What needs to be done:
Beginning with the line that holds "left elbow: (912, 447)", set down each line of the data below through the very last, exactly as given, and nothing beyond that.

Skeletal landmark data:
.....
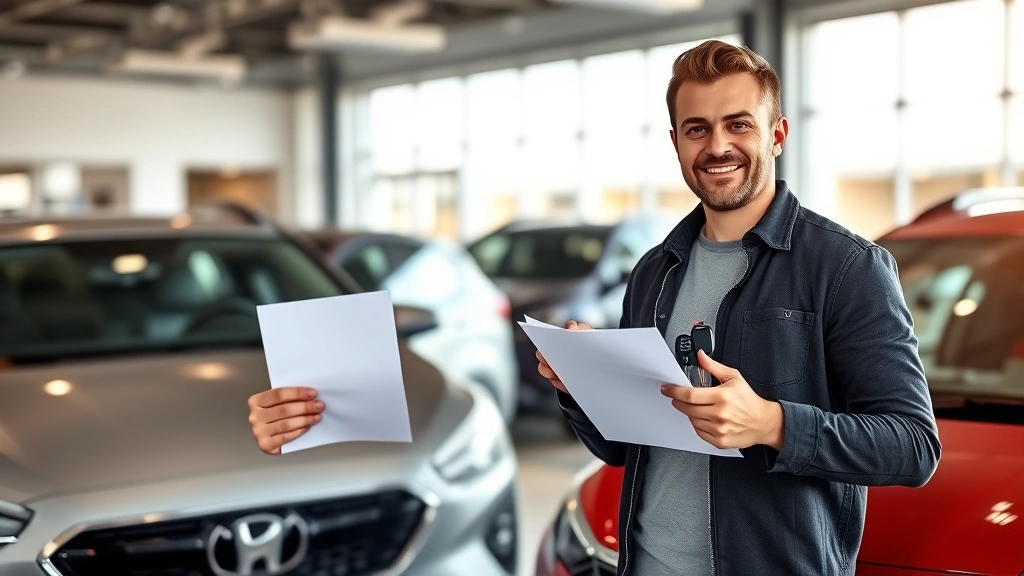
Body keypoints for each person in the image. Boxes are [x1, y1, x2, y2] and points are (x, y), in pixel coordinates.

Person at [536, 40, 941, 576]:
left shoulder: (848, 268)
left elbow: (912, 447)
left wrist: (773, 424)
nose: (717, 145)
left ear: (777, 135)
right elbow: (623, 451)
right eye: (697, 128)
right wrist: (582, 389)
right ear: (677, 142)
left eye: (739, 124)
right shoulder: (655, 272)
.....
Result of the task:
left elbow: (912, 447)
left wrist: (773, 424)
nose: (717, 145)
left ear: (777, 135)
right elbow: (623, 451)
right eye: (697, 128)
right wrist: (582, 389)
right ear: (677, 142)
left eye: (739, 124)
right shoulder: (655, 272)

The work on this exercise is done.